* EXERCISE: Each entry below should be retyped exactly as given.

* GIVEN RECORDS:
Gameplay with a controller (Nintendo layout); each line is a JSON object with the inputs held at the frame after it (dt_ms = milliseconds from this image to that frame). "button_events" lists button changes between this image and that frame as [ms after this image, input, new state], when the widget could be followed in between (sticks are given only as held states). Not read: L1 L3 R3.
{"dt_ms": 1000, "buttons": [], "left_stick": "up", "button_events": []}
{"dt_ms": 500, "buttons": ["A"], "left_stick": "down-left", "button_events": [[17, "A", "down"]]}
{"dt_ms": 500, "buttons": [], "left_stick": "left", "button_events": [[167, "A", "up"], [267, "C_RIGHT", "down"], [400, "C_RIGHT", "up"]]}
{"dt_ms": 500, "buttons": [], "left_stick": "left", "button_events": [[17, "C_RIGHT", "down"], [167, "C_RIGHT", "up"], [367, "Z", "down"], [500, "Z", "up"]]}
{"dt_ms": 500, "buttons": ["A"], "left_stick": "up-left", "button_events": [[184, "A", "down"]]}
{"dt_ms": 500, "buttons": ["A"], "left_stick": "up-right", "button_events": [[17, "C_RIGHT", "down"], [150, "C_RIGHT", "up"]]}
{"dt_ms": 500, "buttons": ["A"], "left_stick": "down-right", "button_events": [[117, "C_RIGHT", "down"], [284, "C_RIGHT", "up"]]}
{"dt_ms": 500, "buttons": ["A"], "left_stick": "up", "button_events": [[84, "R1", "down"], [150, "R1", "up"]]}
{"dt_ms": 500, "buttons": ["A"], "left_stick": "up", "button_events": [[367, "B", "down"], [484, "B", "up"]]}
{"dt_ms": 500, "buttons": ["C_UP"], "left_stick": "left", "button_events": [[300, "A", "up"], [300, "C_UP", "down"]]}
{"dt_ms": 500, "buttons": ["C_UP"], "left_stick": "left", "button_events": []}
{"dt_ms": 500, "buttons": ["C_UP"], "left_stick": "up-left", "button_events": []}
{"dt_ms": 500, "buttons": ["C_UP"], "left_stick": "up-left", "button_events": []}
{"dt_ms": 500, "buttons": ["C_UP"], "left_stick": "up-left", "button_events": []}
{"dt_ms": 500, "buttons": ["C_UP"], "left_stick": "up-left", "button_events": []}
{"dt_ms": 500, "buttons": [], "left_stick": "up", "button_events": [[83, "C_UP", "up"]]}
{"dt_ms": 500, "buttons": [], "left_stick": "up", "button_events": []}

* TASK SOLUTION:
Gameplay with a controller (Nintendo layout); each line is a JSON object with the inputs held at the frame after it (dt_ms = milliseconds from this image to that frame). "button_events" lists button changes between this image and that frame as [ms after this image, input, new state], when the widget could be followed in between (sticks are given only as held states). Not read: L1 L3 R3.
{"dt_ms": 1000, "buttons": [], "left_stick": "up", "button_events": []}
{"dt_ms": 500, "buttons": ["A"], "left_stick": "down-left", "button_events": [[17, "A", "down"]]}
{"dt_ms": 500, "buttons": [], "left_stick": "left", "button_events": [[167, "A", "up"], [267, "C_RIGHT", "down"], [400, "C_RIGHT", "up"]]}
{"dt_ms": 500, "buttons": [], "left_stick": "left", "button_events": [[17, "C_RIGHT", "down"], [167, "C_RIGHT", "up"], [367, "Z", "down"], [500, "Z", "up"]]}
{"dt_ms": 500, "buttons": ["A"], "left_stick": "up-left", "button_events": [[184, "A", "down"]]}
{"dt_ms": 500, "buttons": ["A"], "left_stick": "up-right", "button_events": [[17, "C_RIGHT", "down"], [150, "C_RIGHT", "up"]]}
{"dt_ms": 500, "buttons": ["A"], "left_stick": "down-right", "button_events": [[117, "C_RIGHT", "down"], [284, "C_RIGHT", "up"]]}
{"dt_ms": 500, "buttons": ["A"], "left_stick": "up", "button_events": [[84, "R1", "down"], [150, "R1", "up"]]}
{"dt_ms": 500, "buttons": ["A"], "left_stick": "up", "button_events": [[367, "B", "down"], [484, "B", "up"]]}
{"dt_ms": 500, "buttons": ["C_UP"], "left_stick": "left", "button_events": [[300, "A", "up"], [300, "C_UP", "down"]]}
{"dt_ms": 500, "buttons": ["C_UP"], "left_stick": "left", "button_events": []}
{"dt_ms": 500, "buttons": ["C_UP"], "left_stick": "up-left", "button_events": []}
{"dt_ms": 500, "buttons": ["C_UP"], "left_stick": "up-left", "button_events": []}
{"dt_ms": 500, "buttons": ["C_UP"], "left_stick": "up-left", "button_events": []}
{"dt_ms": 500, "buttons": ["C_UP"], "left_stick": "up-left", "button_events": []}
{"dt_ms": 500, "buttons": [], "left_stick": "up", "button_events": [[83, "C_UP", "up"]]}
{"dt_ms": 500, "buttons": [], "left_stick": "up", "button_events": []}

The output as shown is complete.